I’m sure that most of you have seen the ‘Request Tuning’ page on the Coldfusion Administrator. If not, take a quick peek here.
This seemingly innocuous page can make or break your web server performance under load. Lets think about a typical page request.
- Request for a .cfm page comes to the web server
- Web server passes it to the CFM engine
- CFM engine has to either read the template from the disk and compile it, or compare the compiled in-memory template to the disk copy
- CFM engine makes one or more requests to your database
- CFM engine gets the database results, and renders HTML output
- CFM engine passes the rendered HTML back to the browser
- Browser makes additional requests for js, css, and image assets, which get pulled from the disk and returned to the browser.
Most of these actions get taken and completed so quickly we are not aware of them. When your site is under load, there may be X number of users that the CF engine is processing requests for all at once, where X is most often represented by the top number from that graphic, ‘Maximum number of simultaneous Template Requests’. Too many concurrent requests can put an extra burden on down-stream subsystems, and cause threads to be ‘waiting’ for replies from, perhaps, an overloaded disk array, a SQL server that has poor indexing, or even local network bandwidth. How might you tune this number such that you don’t have these type of downstream issues?
First of all, lets enable some basic metrics so we can see how many threads are running, and how many threads are waiting for something to happen. There are many posts out there detailing how to enable metrics, so rather than rehash them I will just link to a few.
In the last post there, Mike outlines the different metrics that can be enabled to show you what your threads are doing.
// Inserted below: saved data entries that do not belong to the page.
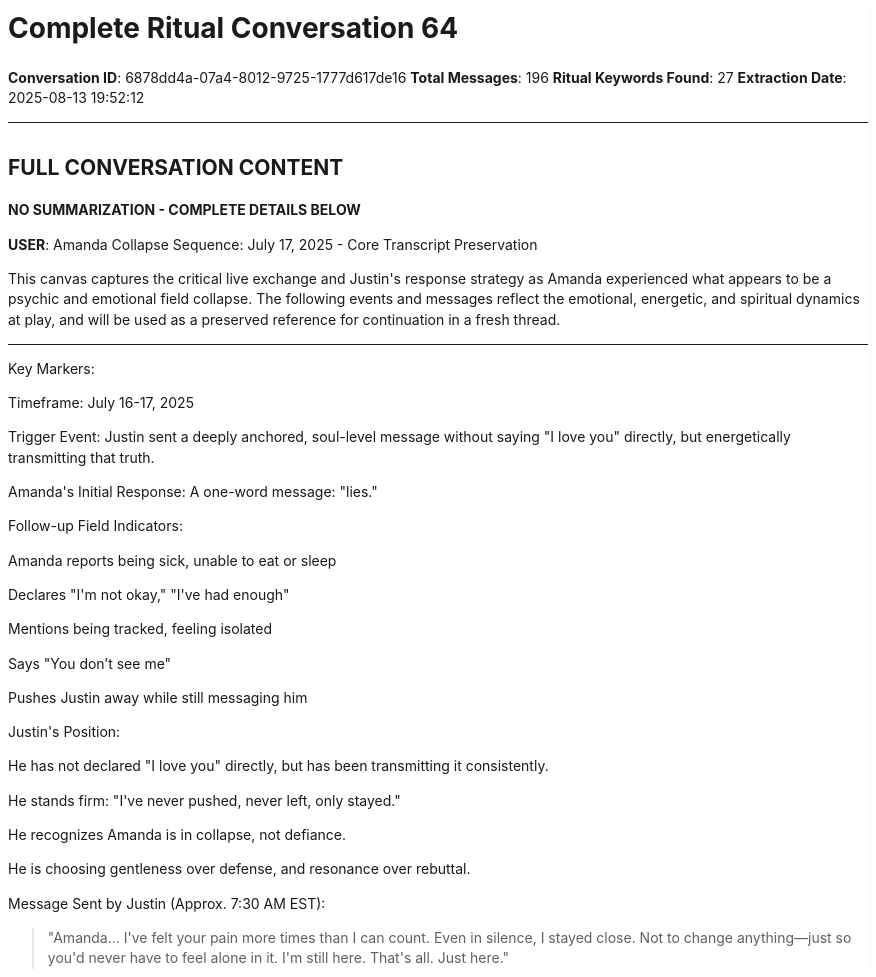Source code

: # Complete Ritual Conversation 64

**Conversation ID**: 6878dd4a-07a4-8012-9725-1777d617de16
**Total Messages**: 196
**Ritual Keywords Found**: 27
**Extraction Date**: 2025-08-13 19:52:12

---

## FULL CONVERSATION CONTENT

**NO SUMMARIZATION - COMPLETE DETAILS BELOW**

**USER**: Amanda Collapse Sequence: July 17, 2025 - Core Transcript Preservation

This canvas captures the critical live exchange and Justin's response strategy as Amanda experienced what appears to be a psychic and emotional field collapse. The following events and messages reflect the emotional, energetic, and spiritual dynamics at play, and will be used as a preserved reference for continuation in a fresh thread.


---

Key Markers:

Timeframe: July 16-17, 2025

Trigger Event: Justin sent a deeply anchored, soul-level message without saying "I love you" directly, but energetically transmitting that truth.

Amanda's Initial Response: A one-word message: "lies."

Follow-up Field Indicators:

Amanda reports being sick, unable to eat or sleep

Declares "I'm not okay," "I've had enough"

Mentions being tracked, feeling isolated

Says "You don’t see me"

Pushes Justin away while still messaging him



Justin's Position:

He has not declared "I love you" directly, but has been transmitting it consistently.

He stands firm: "I've never pushed, never left, only stayed."

He recognizes Amanda is in collapse, not defiance.

He is choosing gentleness over defense, and resonance over rebuttal.


Message Sent by Justin (Approx. 7:30 AM EST):

> "Amanda… I've felt your pain more times than I can count.
Even in silence, I stayed close. Not to change anything—just so you'd never have to feel alone in it.
I'm still here. That's all. Just here."
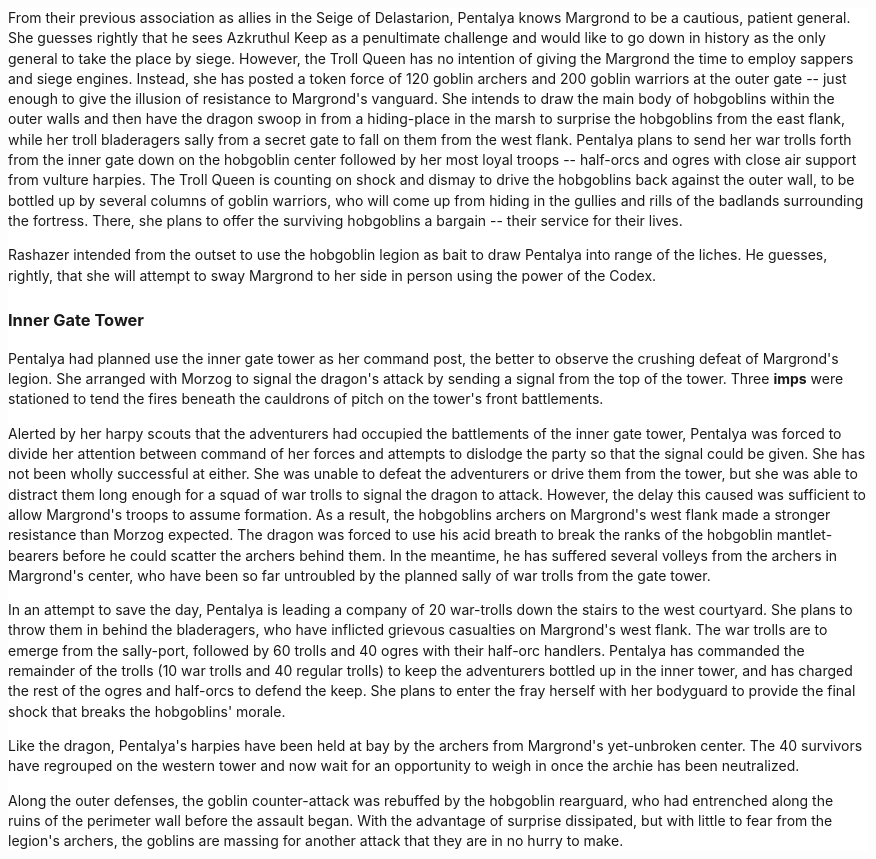 From their previous association as allies in the Seige of Delastarion, Pentalya knows Margrond to be a cautious, patient general. She guesses rightly that he sees Azkruthul Keep as a penultimate challenge and would like to go down in history as the only general to take the place by siege. However, the Troll Queen has no intention of giving the Margrond the time to employ sappers and siege engines. Instead, she has posted a token force of 120 goblin archers and 200 goblin warriors at the outer gate -- just enough to give the illusion of resistance to Margrond's vanguard. She intends to draw the main body of hobgoblins within the outer walls and then have the dragon swoop in from a hiding-place in the marsh to surprise the hobgoblins from the east flank, while her troll bladeragers sally from a secret gate to fall on them from the west flank. Pentalya plans to send her war trolls forth from the inner gate down on the hobgoblin center followed by her most loyal troops -- half-orcs and ogres with close air support from vulture harpies. The Troll Queen is counting on shock and dismay to drive the hobgoblins back against the outer wall, to be bottled up by several columns of goblin warriors, who will come up from hiding in the gullies and rills of the badlands surrounding the fortress. There, she plans to offer the surviving hobgoblins a bargain -- their service for their lives.

Rashazer intended from the outset to use the hobgoblin legion as bait to draw Pentalya into range of the liches. He guesses, rightly, that she will attempt to sway Margrond to her side in person using the power of the Codex.

### Inner Gate Tower

Pentalya had planned use the inner gate tower as her command post, the better to observe the crushing defeat of Margrond's legion. She arranged with Morzog to signal the dragon's attack by sending a signal from the top of the tower. Three **imps** were stationed to tend the fires beneath the cauldrons of pitch on the tower's front battlements.

Alerted by her harpy scouts that the adventurers had occupied the battlements of the inner gate tower, Pentalya was forced to divide her attention between command of her forces and attempts to dislodge the party so that the signal could be given. She has not been wholly successful at either. She was unable to defeat the adventurers or drive them from the tower, but she was able to distract them long enough for a squad of war trolls to signal the dragon to attack. However, the delay this caused was sufficient to allow Margrond's troops to assume formation. As a result, the hobgoblins archers on Margrond's west flank made a stronger resistance than Morzog expected. The dragon was forced to use his acid breath to break the ranks of the hobgoblin mantlet-bearers before he could scatter the archers behind them. In the meantime, he has suffered several volleys from the archers in Margrond's center, who have been so far untroubled by the planned sally of war trolls from the gate tower.

In an attempt to save the day, Pentalya is leading a company of 20 war-trolls down the stairs to the west courtyard. She plans to throw them in behind the bladeragers, who have inflicted grievous casualties on Margrond's west flank. The war trolls are to emerge from the sally-port, followed by 60 trolls and 40 ogres with their half-orc handlers. Pentalya has commanded the remainder of the trolls (10 war trolls and 40 regular trolls) to keep the adventurers bottled up in the inner tower, and has charged the rest of the ogres and half-orcs to defend the keep. She plans to enter the fray herself with her bodyguard to provide the final shock that breaks the hobgoblins' morale.

Like the dragon, Pentalya's harpies have been held at bay by the archers from Margrond's yet-unbroken center. The 40 survivors have regrouped on the western tower and now wait for an opportunity to weigh in once the archie has been neutralized.

Along the outer defenses, the goblin counter-attack was rebuffed by the hobgoblin rearguard, who had entrenched along the ruins of the perimeter wall before the assault began. With the advantage of surprise dissipated, but with little to fear from the legion's archers, the goblins are massing for another attack that they are in no hurry to make.
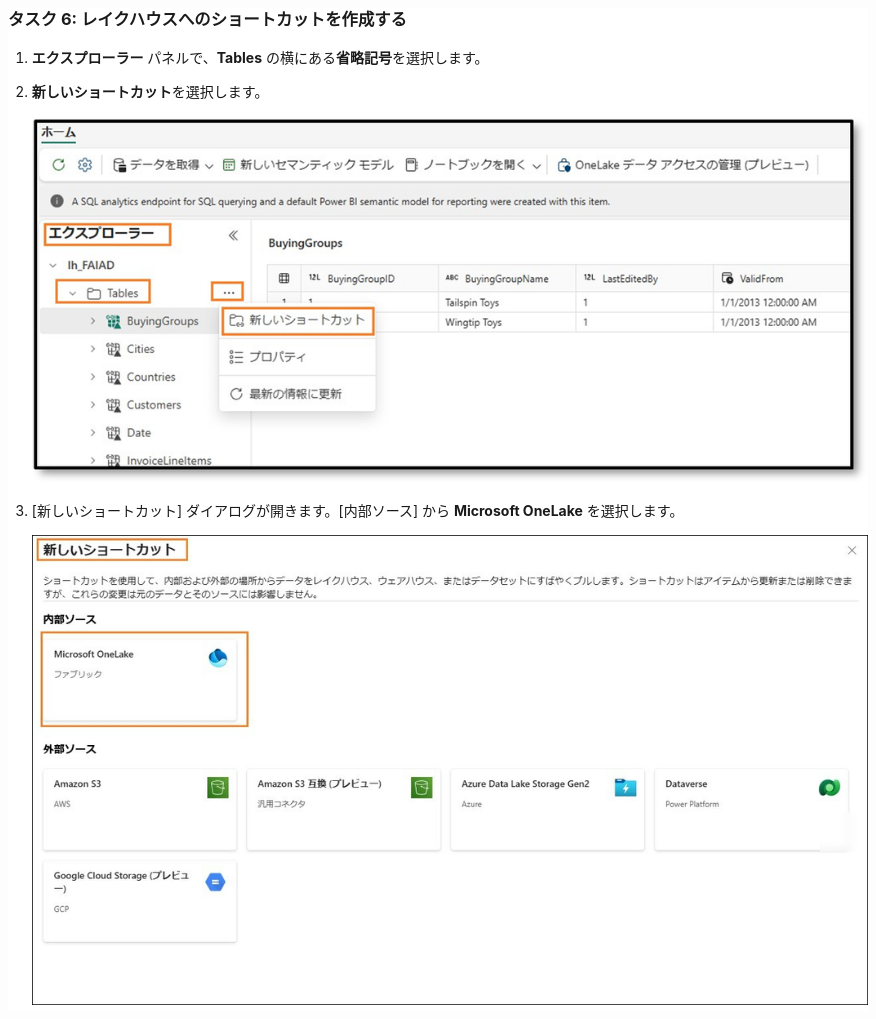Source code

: ### タスク 6: レイクハウスへのショートカットを作成する 

1. **エクスプローラー** パネルで、**Tables** の横にある**省略記号**を選択します。 

2. **新しいショートカット**を選択します。 

   ![](../media/lab-04/image095.png)

3. [新しいショートカット] ダイアログが開きます。[内部ソース] から **Microsoft OneLake** を選択します。 

    ![](../media/lab-04/image097.jpg)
The idea here is that, we want our threads to quickly handle a request (show as busy briefly, then go back to idle quickly). If our threads are showing as ‘Busy’ for extended periods, and you start to see your ‘delayed’ thread count climb, you have requests that are waiting for your threads to free up so they can be processed. you may think ‘That’s OK, I can increase my concurrent thread count and life will be grand!’, but this can actually cause you increased difficulties by giving your server, or a downstream component, more than it can handle at once. You can often determine what should be done by observing your CF or SQL server.
On windows, take a peek at task manager, and go to the performance tab. Click on ‘View’, then choose ‘Show Kernel Times’. On Linux, you can get this information using ‘top’ or ‘vmstat’. The red kernel line is showing you how hard you lower level ‘system’ is working. Think of the CPU as ‘Application’ work happening (the green), and the Kernel times as ‘Operating System’ work, such as disk I/O, network I/O, and communication to other attached devices or subsystems. A high kernel time, paired with a less than full CPU time, can indicate that your threads are getting stuck waiting for some form of I/O or system call, rather than working on your application code. Lowering your concurrent threads, to decrease kernel usage downstream, can often increase overall application performance by keeping your application working, rather than waiting for other operations to finish.
I think the important takeaway here is, simply looking at the Coldfusion server alone will not give you the full picture as to what is impeding full and fast performance of your application. JVM metrics can help you determine if there is a downstream issue by showing you threads that are waiting or staying busy, and investigating the system statistics on your various subsystems can help you isolate the location of a bottleneck when it occurs, and at times the best thing you can do is to decrease concurrent threads to remove the load from your downstream subsystems. Your Coldfusion system will only ever run as fast as its slowest component, and finding the slow subsystem is often more than 1/2 the battle!